8.4 Six Sigma

Six Sigma is een reeks technieken en instrumenten voor procesverbetering. Het is in de jaren tachtig ontwikkeld door Motorola en is sindsdien door veel andere organisaties overgenomen. Het doel van Six Sigma is de kwaliteit van een proces te verbeteren door de oorzaken van defecten en variabiliteit in het proces op te sporen en te verminderen. In 1987 ontwikkelde Motorola een kwaliteitsverbeterprogramma die kwantitatief georiënteerd was en waarde de klantwens het uitgangspunt was.

Six Sigma kan worden toegepast in zowel een productie als dienstenomgeving. Als six sigma goed wordt toegepast kan kwaliteitsverbetering en kostenbesparingen worden behaald. Om dit te behalen moet continu worden gefocust op:

  • De klantbehoeften scherp in de gaten te houden
  • Strikt gebruik te maken van feiten, gegevens en statistische analyses
  • Uitgebreide aandacht voor het managen, verbeteren en innoveren van bedrijfsprocessen.

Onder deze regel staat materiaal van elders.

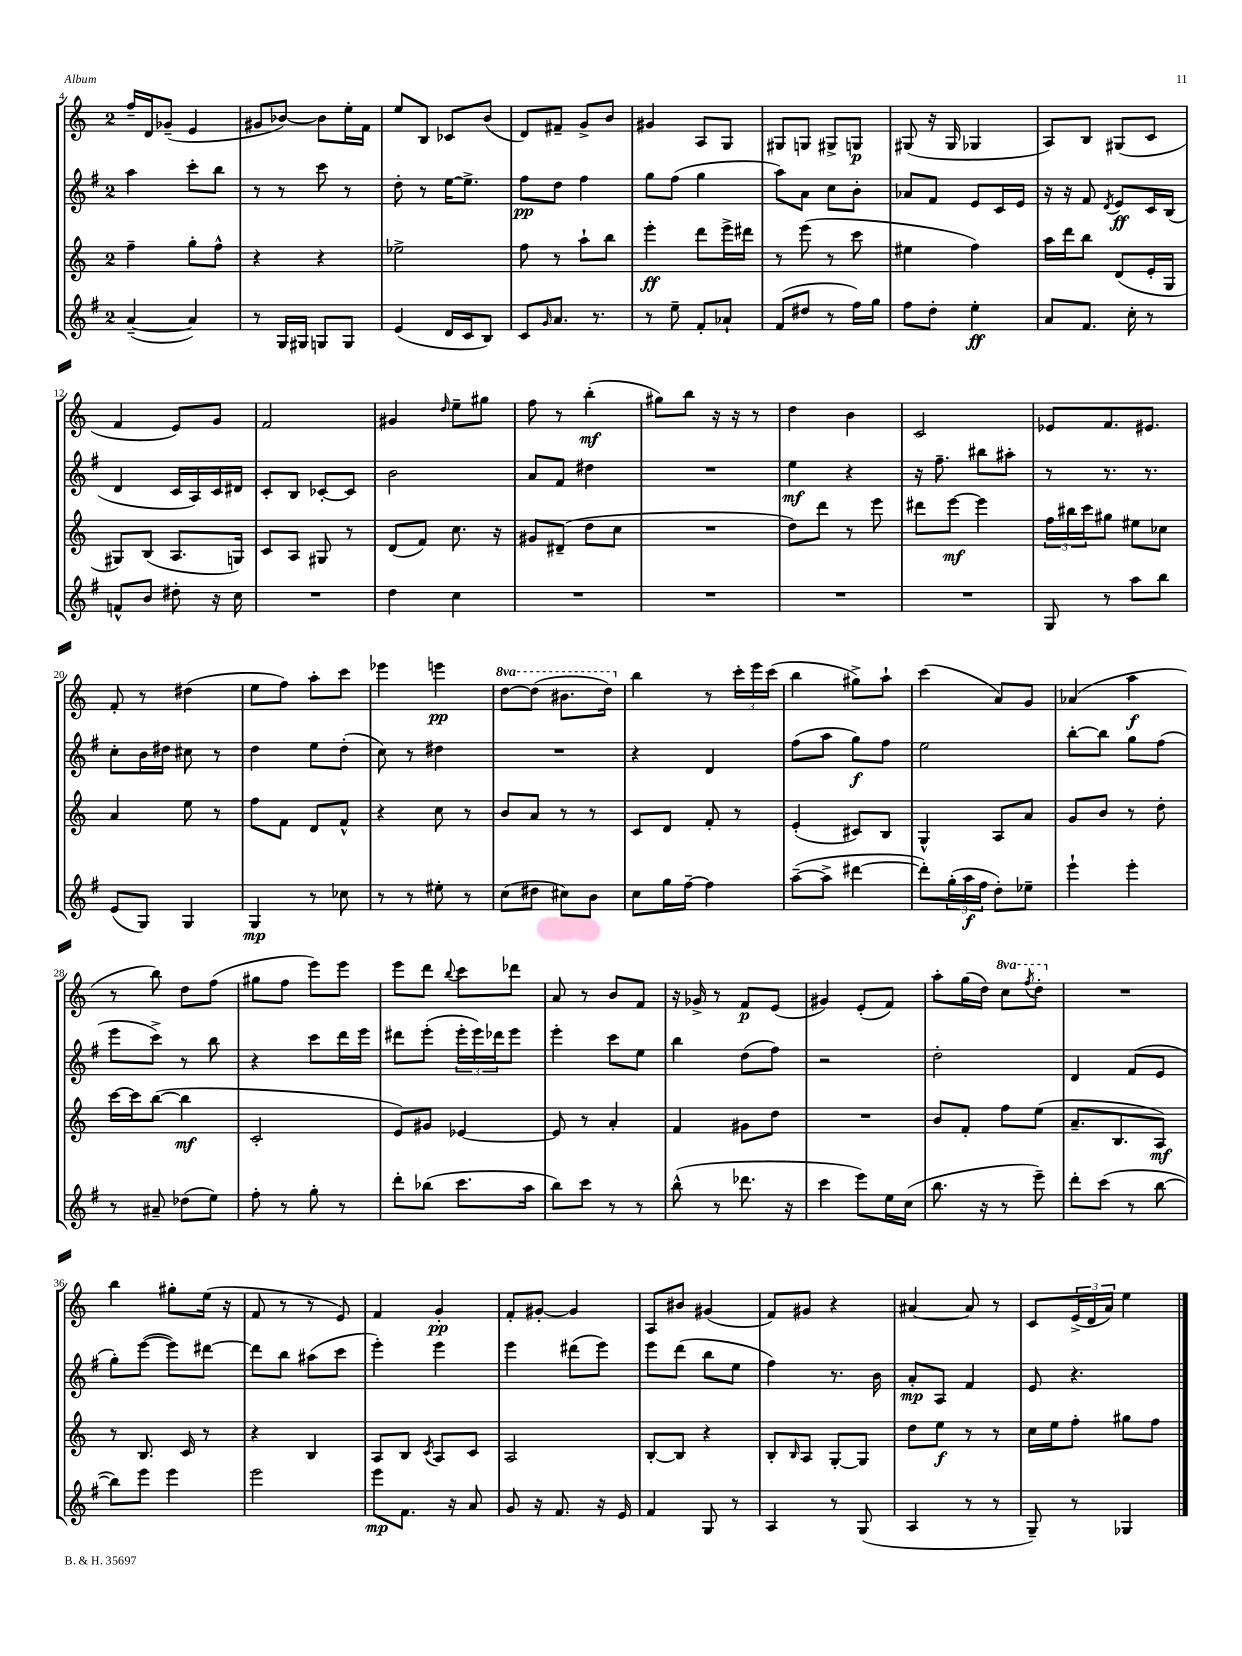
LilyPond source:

<<
\new StaffGroup <<
\new Staff = "s0" {
    \clef treble \key c \major \once \override Staff.TimeSignature.style = #'single-digit \time 2/4 \set Staff.ottavationMarkups = #ottavation-simple-ordinals
    f''16-- d'16 ges'8--( e'4 |
    gis'8 bes'8~) bes'8 e''16-. f'16 |
    e''8 b8 ces'8 b'8( |
    d'8) fis'8-- g'8-> b'8 |
    gis'4 a8 g8 |
    gis8 g8 gis8-> g8\p |
    gis8( r16 gis16 ges4 |
    a8) b8 gis8( c'8 |
    f'4 e'8) g'8 |
    f'2 |
    gis'4 \grace { d''16 } e''8-- gis''8 |
    f''8 r8 b''4-.\mf( |
    gis''8) b''8 r16 r16 r8 |
    d''4 b'4 |
    c'2 |
    ees'8 f'8. eis'8. |
    f'8-. r8 dis''4( |
    e''8 f''8) a''8-. c'''8 |
    ees'''4 e'''4\pp |
    \ottava #1 d'''8~ d'''8( bis''8. d'''16) \ottava #0 |
    b''4 r8 \tuplet 3/2 { c'''16-. e'''16 c'''16( } |
    b''4 gis''8->) a''8-! |
    c'''4( a'8) g'8 |
    aes'4( a''4\f |
    r8 b''8) d''8 f''8( |
    gis''8 f''8 e'''8) e'''8 |
    e'''8 d'''8 \appoggiatura { b''8 } c'''8 des'''8 |
    a'8 r8 b'8 f'8 |
    r16 ges'16-> r8 f'8\p e'8( |
    gis'4) e'8-.( f'8) |
    a''8-. g''16( d''16) \ottava #1 c'''8 \acciaccatura { f'''8 } d'''8-. \ottava #0 |
    R2 |
    b''4 gis''8-. e''16( r16 |
    f'8 r8 r8 e'8) |
    f'4 g'4-.\pp |
    f'8-. gis'8~-. gis'4 |
    a8 bis'8 gis'4( |
    f'8) gis'8 r4 |
    ais'4~ ais'8 r8 |
    c'8 \tuplet 3/2 { e'16->( d'16 a'16) } e''4 \bar "|." |
}
\new Staff = "s1" {
    \clef treble \key g \major \once \override Staff.TimeSignature.style = #'single-digit \time 2/4
    a''4 c'''8-. b''8 |
    r8 r8 c'''8 r8 |
    d''8-. r8 e''16~ e''8.-> |
    fis''8\pp d''8 fis''4 |
    g''8 fis''8( g''4 |
    a''8) a'8 c''8 b'8-. |
    aes'8 fis'8 e'8 c'16 e'16 |
    r16 r16 fis'8 \acciaccatura { d'8 } e'8\ff c'16 b16( |
    d'4 c'16 a16) c'16 dis'16 |
    c'8-. b8 ces'8~-. ces'8 |
    b'2 |
    a'8 fis'8 dis''4 |
    R2 |
    e''4\mf r4 |
    r16 fis''8.-- bis''8 ais''8-. |
    r8 r8. r8. |
    c''8-. b'16 dis''16 cis''8 r8 |
    d''4 e''8 d''8-.( |
    c''8) r8 dis''4 |
    R2 |
    r4 d'4 |
    fis''8( a''8 g''8\f) fis''8 |
    e''2 |
    b''8~-. b''8 g''8 fis''8( |
    e'''8 c'''8->) r8 b''8 |
    r4 c'''8 d'''16 e'''16 |
    dis'''8 e'''8-.( \tuplet 3/2 { e'''16-. e'''16) des'''16 } e'''8 |
    e'''4-. c'''8 e''8 |
    b''4 d''8( fis''8) |
    r2 |
    d''2-. |
    d'4 fis'8( e'8 |
    g''8-.) e'''8~( e'''8) dis'''8~ |
    dis'''8 b''8 ais''8( c'''8 |
    e'''4-.) e'''4 |
    e'''4 dis'''8( e'''8) |
    e'''8 d'''8( b''8 e''8 |
    fis''4) r8. b'16 |
    a'8-.\mp a8 fis'4 |
    e'8 r4. \bar "|." |
}
\new Staff = "s2" {
    \clef treble \key c \major \once \override Staff.TimeSignature.style = #'single-digit \time 2/4
    f''4-- g''8-. f''8-^ |
    r4 r4 |
    ees''2-> |
    f''8 r8 a''8-! b''8 |
    e'''4-.\ff d'''8 e'''16-> dis'''16 |
    r8 e'''8( r8 c'''8 |
    eis''4 f''4) |
    a''16 d'''16 b''8 d'8( e'16-. g16 |
    gis8) b8( a8. g16) |
    c'8 a8 gis8 r8 |
    d'8( f'8) c''8. r16 |
    gis'8 dis'8--( d''8 c''8 |
    R2 |
    d''8) d'''8 r8 e'''8 |
    dis'''8 e'''8~\mf e'''4 |
    \tuplet 3/2 { f''16 bis''16 c'''16 } gis''8 eis''8 ces''8 |
    a'4 e''8 r8 |
    f''8 f'8 d'8 f'8-^ |
    r4 c''8 r8 |
    b'8 a'8 r8 r8 |
    c'8 d'8 f'8-. r8 |
    e'4-.( cis'8) b8 |
    g4-^ a8 a'8 |
    g'8 b'8 r8 d''8-. |
    c'''16~ c'''16 b''8~( b''4\mf |
    c'2-. |
    e'8) gis'8 ees'4~ |
    ees'8 r8 a'4-. |
    f'4 gis'8 d''8 |
    R2 |
    b'8 f'8-. f''8 e''8( |
    a'8.-- b8. a8\mf) |
    r8 b8. c'16 r8 |
    r4 b4 |
    a8 b8 \acciaccatura { c'8 } a8 c'8 |
    a2 |
    b8~-. b8 r4 |
    b8-. \grace { b16 } a8 g8~-. g8 |
    d''8 e''8\f r8 r8 |
    c''16 e''16 f''8-. gis''8 f''8 \bar "|." |
}
\new Staff = "s3" {
    \clef treble \key g \major \once \override Staff.TimeSignature.style = #'single-digit \time 2/4
    a'4~--( a'4) |
    r8 g16 gis16 g8 g8 |
    e'4( d'16 c'16 b8) |
    c'8 \grace { g'16 } a'8. r8. |
    r8 e''8-- fis'8-. aes'8-! |
    fis'8( dis''8 r8 fis''16) g''16 |
    fis''8 d''8-. e''4-.\ff |
    a'8 fis'8. c''16-. r8 |
    f'8-^ b'8 dis''8-. r16 c''16 |
    R2 |
    d''4 c''4 |
    R2 |
    R2 |
    R2 |
    R2 |
    g8 r8 a''8 b''8 |
    e'8( g8) g4 |
    g4\mp r8 ces''8 |
    r8 r8 eis''8-. r8 |
    c''8( dis''8 cis''8) b'8 |
    c''8 g''16 fis''16~-- fis''4 |
    a''8~--( a''8-> dis'''4~ |
    dis'''8-.) \tuplet 3/2 { g''16-.( a''16\f fis''16 } d''8-.) ees''8-- |
    e'''4-! e'''4-. |
    r8 ais'8-- des''8( e''8) |
    fis''8-. r8 g''8-. r8 |
    d'''8-. bes''8( c'''8. a''16 |
    b''8) c'''8 r8 r8 |
    b''8-^( r8 des'''8. r16 |
    c'''4 e'''8) e''16 c''16( |
    b''8. r16 r8 e'''8--) |
    d'''8-. c'''8( r8 b''8~ |
    b''8) e'''8 e'''4 |
    e'''2 |
    e'''8\mp fis'8. r16 a'8 |
    g'8 r16 fis'8. r16 e'16 |
    fis'4 g8 r8 |
    a4 r8 g8( |
    a4 r8 r8 |
    g8--) r8 ges4 \bar "|." |
}
>>
>>
\layout { \context { \Score currentBarNumber = #4 } }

De term “Six Sigma” verwijst naar het statistische concept van een proces dat niet meer dan 3,4 defecten per miljoen kansen kan produceren. Six Sigma gebruikt een gegevensgestuurde aanpak om defecten in een proces op te sporen en te elimineren, met als doel bijna perfecte prestaties te bereiken. Om de perfecte prestaties te bereiken worden Six Sigma-verbeterprojecten opgezet. Zo’n project bestaat uit de volgende vijf fasen:

  1.  Definedefinieer het probleem. In de define fase worden projectdoelen geformuleerd, wordt bepaald waar precies naar gekeken gaat worden en worden de grenzen van het project bepaald.
  2. Measuremeet de benodigde gegevens. In de meetfase wordt voornamelijk informatie verzameld. Informatie over de huidige status van de kwaliteit van het proces. Het proces wordt systematisch in kaart gebracht. Dit kan bijvoorbeeld door middel van stroomschema’s of flowdiagrammen.
  3. Analyse – analyseer het probleem. In deze fase gaat het om het verkrijgen van diepgaande kennis en inzichten van en over het proces. Om een hoge kwaliteit te realiseren en kosten te besparen is diepgaande kennis en inzichten nodig. Kennis wordt hierbij verkregen door statistische technieken los te laten op de verzamelde informatie. Hierbij kan worden gedacht aan een variantieanalyse, kruistabellen en/of regressie- en correlatie analyse.
  4. Improve – implementeer de verbetering. In de implementatiefase is het doel te komen tot een zo goed mogelijke werkwijze. Door stimulatie en experimenten probeert men te komen tot een optimale vormgeving van activiteiten binnen het proces . Dit op basis van verworven kennis en inzichten over het proces.
  5. Control – controleer, beheers en borg het verbeterde proces. Alleen het vaststellen van de best mogelijke werkwijze is niet genoeg. De resultaten moeten ook gecontroleerd worden. De controle is gericht op het evalueren en bewaken van de resultaten uit de verbeterfase. Zonder controle zou het niet verwonderlijk zijn dat oude handelswijze weer worden opgepakt en dat veel van wat geleerd is niet wordt toegepast.